* [PAGE EXCERPT]:
The course consists of  a reading, writing, and homework components. The readings are intended to give you practice in matters of style and offer samples for analysis in the types of writing you will do—writing in the sciences, social sciences, and arts/humanities.

From four paper assignments [one in each of the three disciplines we will be discussing and following their specific style sheets plus one following the general style sheet, Chicago], you will select to write three, original to this course:

Summary & Response Essay General  Chicago Style Sheet
Chicago Manual of Style, Internet sources (Bedford/St.Martin's)
Observation Report Essay       Sciences CBE Style Sheet
CBE Documentation, Internet sources (Bedford/St.Martin's)
Review of the Literature Essay Social Sciences APA Style Sheet
APA Citation Guide (Ohio State U.)
Interpretive Essay Arts & Humanities MLA Style Sheet
MLA Citation Guide (Ohio State U.)

[Many thanks to Bedford/St. Martin's and Diana Hacker for the use of their very helpful online materials.]

You will develop multiple drafts for each of the three essays you select to write, usually, a minimum of three. At the end of the course, you will select two of these essays and revise them again for inclusion in the course portfolio. This portfolio will also include a major paper written in your discipline for another class, one that mirrors our assignment's requirements (see the assignments' descriptions in the Assignments section of the website. However, if you have no out-of-class paper that meets the requirements, you will need to write four papers original to our course. By the end of week 1, you will notify your instructor which assignments you have selected to write and which you will use from an out-of-class assignment. During the period on the schedule when the rest of the class is working on the essay you have opted to use from another class, you will revise this major discipline paper and participate in peer group getting some first-level audience feedback from your peers on this piece, too. For portfolio submission you will be required to include the corresponding teacher-marked draft of each essay so you will need to make a habit of storing all your class work in the loose-leaf binder required. The portfolio revisions provide you the opportunity to earn up to one letter grade higher than the average of the individual essays (see the weight of the course components in "Grades" below).

(Dataset rows)
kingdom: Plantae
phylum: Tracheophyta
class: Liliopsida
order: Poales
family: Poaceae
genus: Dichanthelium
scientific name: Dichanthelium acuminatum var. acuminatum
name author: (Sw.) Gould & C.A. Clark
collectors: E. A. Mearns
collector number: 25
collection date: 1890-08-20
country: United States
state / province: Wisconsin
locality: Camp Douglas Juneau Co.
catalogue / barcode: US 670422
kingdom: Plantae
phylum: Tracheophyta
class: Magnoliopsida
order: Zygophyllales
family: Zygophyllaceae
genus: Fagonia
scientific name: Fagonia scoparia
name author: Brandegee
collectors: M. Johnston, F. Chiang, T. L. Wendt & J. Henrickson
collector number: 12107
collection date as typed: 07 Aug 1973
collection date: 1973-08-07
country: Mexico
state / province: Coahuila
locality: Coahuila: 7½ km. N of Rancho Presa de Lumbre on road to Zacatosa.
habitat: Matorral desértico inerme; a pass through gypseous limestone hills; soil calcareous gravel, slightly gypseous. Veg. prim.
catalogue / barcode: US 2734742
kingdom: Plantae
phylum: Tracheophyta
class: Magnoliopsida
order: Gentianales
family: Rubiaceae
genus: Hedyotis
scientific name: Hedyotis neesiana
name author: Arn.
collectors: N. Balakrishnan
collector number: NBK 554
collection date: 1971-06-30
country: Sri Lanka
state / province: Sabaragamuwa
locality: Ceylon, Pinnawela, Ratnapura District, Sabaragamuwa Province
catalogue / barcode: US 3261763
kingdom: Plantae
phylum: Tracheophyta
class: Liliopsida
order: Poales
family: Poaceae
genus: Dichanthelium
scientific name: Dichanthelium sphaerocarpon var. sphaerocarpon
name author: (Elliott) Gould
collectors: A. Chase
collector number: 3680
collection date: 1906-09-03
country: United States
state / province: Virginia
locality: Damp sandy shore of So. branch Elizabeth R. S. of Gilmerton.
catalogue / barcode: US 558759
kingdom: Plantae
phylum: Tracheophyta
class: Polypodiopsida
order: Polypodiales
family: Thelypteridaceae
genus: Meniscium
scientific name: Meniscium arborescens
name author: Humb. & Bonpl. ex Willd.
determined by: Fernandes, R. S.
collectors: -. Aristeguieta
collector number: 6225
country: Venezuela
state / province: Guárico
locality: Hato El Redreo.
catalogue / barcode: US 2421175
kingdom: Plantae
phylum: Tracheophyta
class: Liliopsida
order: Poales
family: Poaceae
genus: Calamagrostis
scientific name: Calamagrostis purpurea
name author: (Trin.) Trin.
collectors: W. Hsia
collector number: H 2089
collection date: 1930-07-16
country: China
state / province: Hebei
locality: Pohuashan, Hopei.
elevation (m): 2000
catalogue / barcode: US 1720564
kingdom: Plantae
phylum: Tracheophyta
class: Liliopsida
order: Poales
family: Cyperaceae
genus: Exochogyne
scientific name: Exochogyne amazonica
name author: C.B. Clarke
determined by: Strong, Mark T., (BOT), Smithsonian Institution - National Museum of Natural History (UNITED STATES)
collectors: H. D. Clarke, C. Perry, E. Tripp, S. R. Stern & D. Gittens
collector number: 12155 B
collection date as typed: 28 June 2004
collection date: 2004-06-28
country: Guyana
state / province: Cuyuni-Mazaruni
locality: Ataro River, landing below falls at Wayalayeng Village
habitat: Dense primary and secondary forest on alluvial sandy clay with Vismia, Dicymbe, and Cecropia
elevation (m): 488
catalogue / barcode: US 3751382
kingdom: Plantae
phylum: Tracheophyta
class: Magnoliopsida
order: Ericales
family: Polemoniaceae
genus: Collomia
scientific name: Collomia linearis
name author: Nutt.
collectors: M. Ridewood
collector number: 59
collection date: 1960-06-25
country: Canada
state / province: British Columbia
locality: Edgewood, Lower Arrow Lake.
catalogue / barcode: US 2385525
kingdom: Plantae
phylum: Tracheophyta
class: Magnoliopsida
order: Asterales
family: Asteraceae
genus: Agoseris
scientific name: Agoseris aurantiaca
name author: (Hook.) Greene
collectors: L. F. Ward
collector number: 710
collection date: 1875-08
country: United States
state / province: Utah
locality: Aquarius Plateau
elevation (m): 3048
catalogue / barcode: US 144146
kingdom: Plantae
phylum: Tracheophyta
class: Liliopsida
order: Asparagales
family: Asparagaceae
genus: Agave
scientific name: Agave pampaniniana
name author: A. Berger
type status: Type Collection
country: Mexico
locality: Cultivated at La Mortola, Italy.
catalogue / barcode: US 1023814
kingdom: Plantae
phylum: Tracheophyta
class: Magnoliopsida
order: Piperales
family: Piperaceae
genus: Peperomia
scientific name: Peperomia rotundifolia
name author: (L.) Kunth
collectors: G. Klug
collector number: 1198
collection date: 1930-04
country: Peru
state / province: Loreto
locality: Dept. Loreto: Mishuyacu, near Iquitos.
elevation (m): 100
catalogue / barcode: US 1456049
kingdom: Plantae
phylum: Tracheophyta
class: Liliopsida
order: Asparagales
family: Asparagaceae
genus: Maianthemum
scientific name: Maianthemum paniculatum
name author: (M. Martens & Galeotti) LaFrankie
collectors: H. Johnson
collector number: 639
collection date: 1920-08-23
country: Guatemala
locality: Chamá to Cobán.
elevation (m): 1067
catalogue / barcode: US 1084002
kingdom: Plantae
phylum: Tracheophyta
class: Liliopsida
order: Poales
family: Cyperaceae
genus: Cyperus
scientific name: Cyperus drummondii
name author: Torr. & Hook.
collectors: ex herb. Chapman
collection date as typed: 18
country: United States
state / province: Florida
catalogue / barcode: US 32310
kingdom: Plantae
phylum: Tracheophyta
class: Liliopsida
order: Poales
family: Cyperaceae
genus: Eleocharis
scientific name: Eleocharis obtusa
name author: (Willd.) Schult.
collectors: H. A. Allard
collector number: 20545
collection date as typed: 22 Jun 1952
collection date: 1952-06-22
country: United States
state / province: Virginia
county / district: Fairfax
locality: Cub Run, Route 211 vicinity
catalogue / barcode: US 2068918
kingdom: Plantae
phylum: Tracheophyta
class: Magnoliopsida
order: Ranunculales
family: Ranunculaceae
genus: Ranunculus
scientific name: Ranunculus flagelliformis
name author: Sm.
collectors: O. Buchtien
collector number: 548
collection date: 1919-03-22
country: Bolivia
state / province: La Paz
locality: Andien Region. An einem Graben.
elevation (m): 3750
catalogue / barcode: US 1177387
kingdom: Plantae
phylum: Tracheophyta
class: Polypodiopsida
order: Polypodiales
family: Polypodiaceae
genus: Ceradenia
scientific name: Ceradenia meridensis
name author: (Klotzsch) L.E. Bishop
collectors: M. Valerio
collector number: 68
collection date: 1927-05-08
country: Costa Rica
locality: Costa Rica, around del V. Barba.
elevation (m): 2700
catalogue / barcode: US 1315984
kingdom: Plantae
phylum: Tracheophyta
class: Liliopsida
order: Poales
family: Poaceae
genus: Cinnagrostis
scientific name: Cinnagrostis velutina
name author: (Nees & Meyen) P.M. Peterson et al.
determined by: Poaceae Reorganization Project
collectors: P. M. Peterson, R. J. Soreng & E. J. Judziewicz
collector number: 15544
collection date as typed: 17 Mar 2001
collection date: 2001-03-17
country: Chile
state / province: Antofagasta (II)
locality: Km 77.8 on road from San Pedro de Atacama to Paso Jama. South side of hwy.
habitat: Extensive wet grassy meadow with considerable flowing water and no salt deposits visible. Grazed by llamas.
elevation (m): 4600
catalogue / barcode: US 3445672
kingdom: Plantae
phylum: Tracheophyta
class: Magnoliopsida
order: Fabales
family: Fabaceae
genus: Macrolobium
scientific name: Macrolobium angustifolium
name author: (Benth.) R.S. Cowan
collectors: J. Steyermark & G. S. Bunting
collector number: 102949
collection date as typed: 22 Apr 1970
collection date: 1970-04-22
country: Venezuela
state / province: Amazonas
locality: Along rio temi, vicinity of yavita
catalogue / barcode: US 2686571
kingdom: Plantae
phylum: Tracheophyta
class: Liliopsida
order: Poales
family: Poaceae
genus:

* [WHAT TO WORK ON]:
- 1) Please update the part of the course description that opens with the words "Observation Report Essay       Sciences" and closes with "APA Citation Guide (Ohio State U.)", replacing "Observation Report" with "Lab Report".
- 2) According to the course description, how many drafts are usually developed for each essay a student selects to write?

* [RESULTS BY TASK]:
- 1)
Lab Report Essay       Sciences CBE Style Sheet
CBE Documentation, Internet sources (Bedford/St.Martin's)
Review of the Literature Essay Social Sciences APA Style Sheet
APA Citation Guide (Ohio State U.)

- 2) Usually a minimum of three.